Effect of Design Parameters on Flame Flashback Phenomenon Utilizing a Strut-Cavity Flame Holder :: A Numerical Study

Hypersonic air-breathing propulsion is now a viable and cost-effective method for launching payloads into orbit. This technology has significant advantages for both military operations and high-speed civilian transportation. However, challenges such as inefficient mixing, poor combustion, and flame stabilization issues arise due to short flow residence times. Addressing flame stability and combustion enhancement is crucial for effective scramjet designs. The underlying physical mechanism of flame flashback remains unclear, necessitating intensive research to understand its origins. In this study, we investigated the impact of design parameters on flame flashback using a newly developed configuration of a strut-cavity flame holder. By examining the influence of upper wall divergence, strut half angle, and cavity offset ratio, we gained insights into the mechanism of flame flashback.  The two-equation k-ω SST turbulence model was utilized for these simulations. The shear layer, originating from the cavity corner’s leading edge, impinges on the transverse fuel injection from the rearward step of the offset cavity. This impingement results in a complex flow field around the strut-cavity flame holder, characterized by interactions between shear-layer-shock phenomenon, cavity recirculation zones, and the trajectories of both the shear layer and fuel. During transient flow, a pre-combustion shock train reduces the flow speed, allowing heat release to influence the flow field and upstream flame propagation.
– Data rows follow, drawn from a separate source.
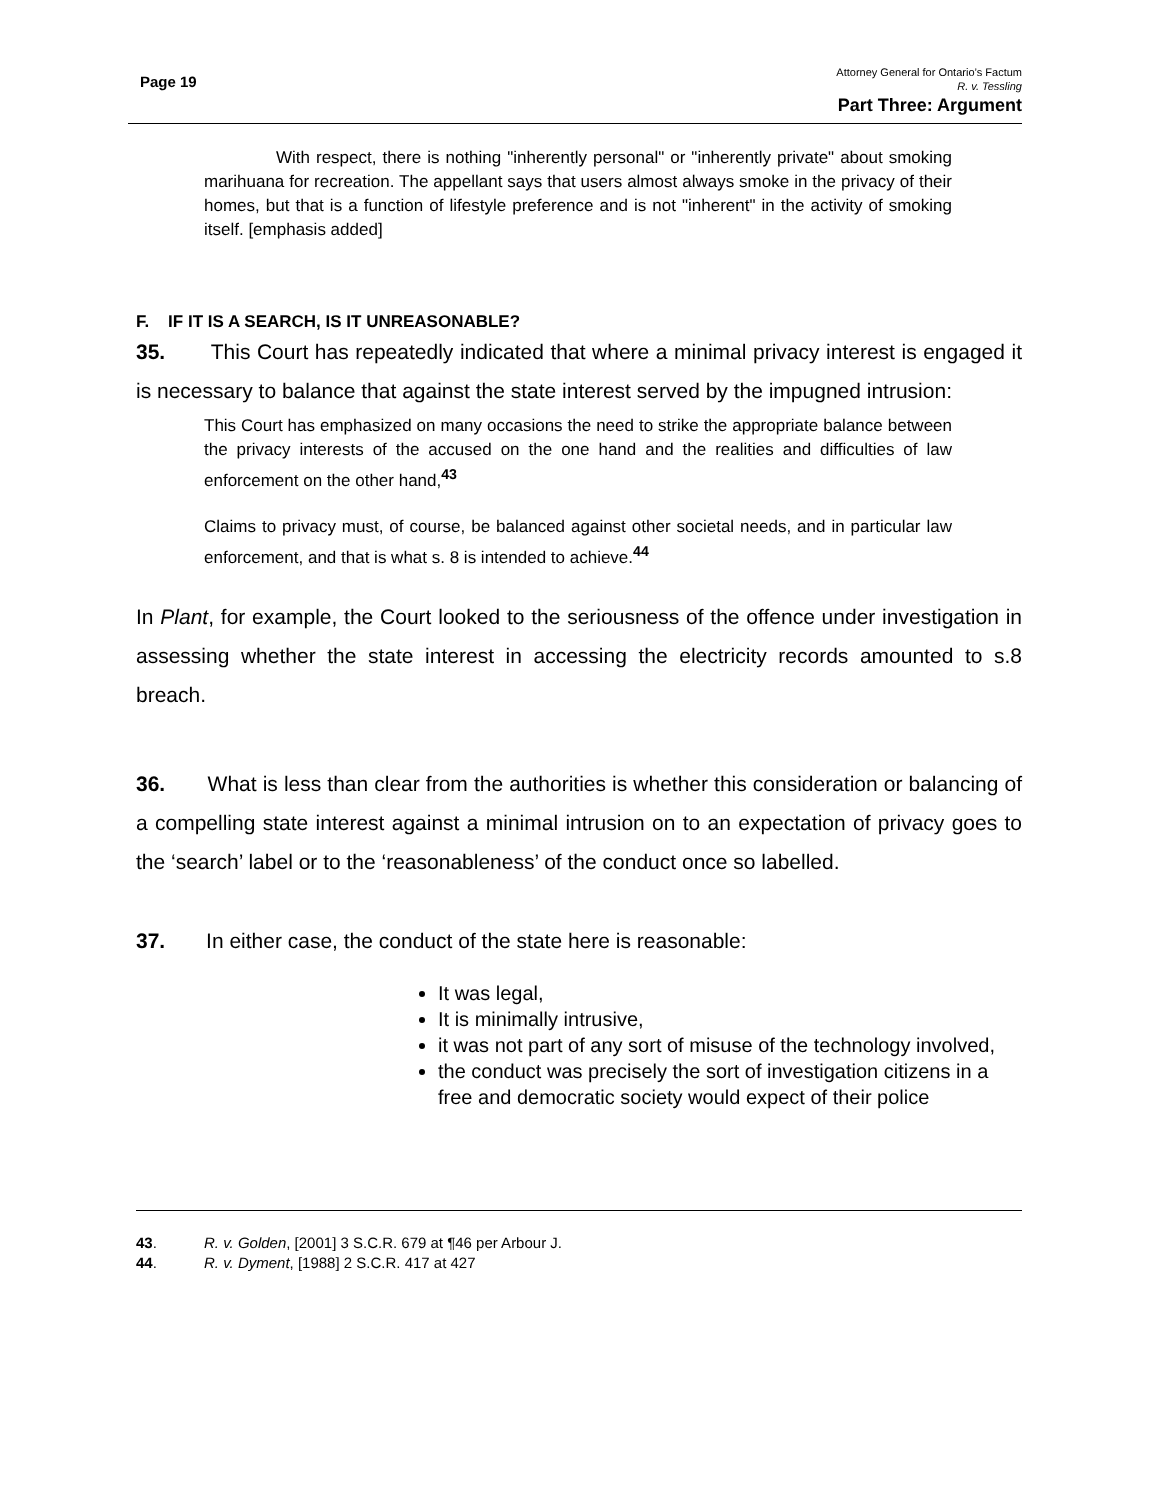Page 19
Attorney General for Ontario’s Factum
R. v. Tessling
Part Three: Argument
With respect, there is nothing "inherently personal" or "inherently private" about smoking marihuana for recreation. The appellant says that users almost always smoke in the privacy of their homes, but that is a function of lifestyle preference and is not "inherent" in the activity of smoking itself. [emphasis added]
F. IF IT IS A SEARCH, IS IT UNREASONABLE?
35. This Court has repeatedly indicated that where a minimal privacy interest is engaged it is necessary to balance that against the state interest served by the impugned intrusion:
This Court has emphasized on many occasions the need to strike the appropriate balance between the privacy interests of the accused on the one hand and the realities and difficulties of law enforcement on the other hand,<sup>43</sup>
Claims to privacy must, of course, be balanced against other societal needs, and in particular law enforcement, and that is what s. 8 is intended to achieve.<sup>44</sup>
In Plant, for example, the Court looked to the seriousness of the offence under investigation in assessing whether the state interest in accessing the electricity records amounted to s.8 breach.
36. What is less than clear from the authorities is whether this consideration or balancing of a compelling state interest against a minimal intrusion on to an expectation of privacy goes to the ‘search’ label or to the ‘reasonableness’ of the conduct once so labelled.
37. In either case, the conduct of the state here is reasonable:
It was legal,
It is minimally intrusive,
it was not part of any sort of misuse of the technology involved,
the conduct was precisely the sort of investigation citizens in a free and democratic society would expect of their police
43. R. v. Golden, [2001] 3 S.C.R. 679 at ¶46 per Arbour J.
44. R. v. Dyment, [1988] 2 S.C.R. 417 at 427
Wall divergence contains the heat release and counteracts flashback speed caused by flow acceleration. Additionally, factors like thermal choking, low-speed zones, and boundary layer separation contribute to the interplay between the flow and flame speeds. Reducing the height of the rear wall of the cavity in relation to the cavity offset ratio created low-speed zone. This adjustment improved the interaction between the fuel jet and the surrounding fluid. The duration the fuel spent within the cavity, influenced by both the cavity size and the way the fuel jet interacted, was a key factor. It was noted that the cavity with an offset ratio was more likely to cause early unstart due to an increased flame flashback speed, disrupting the core supersonic flow.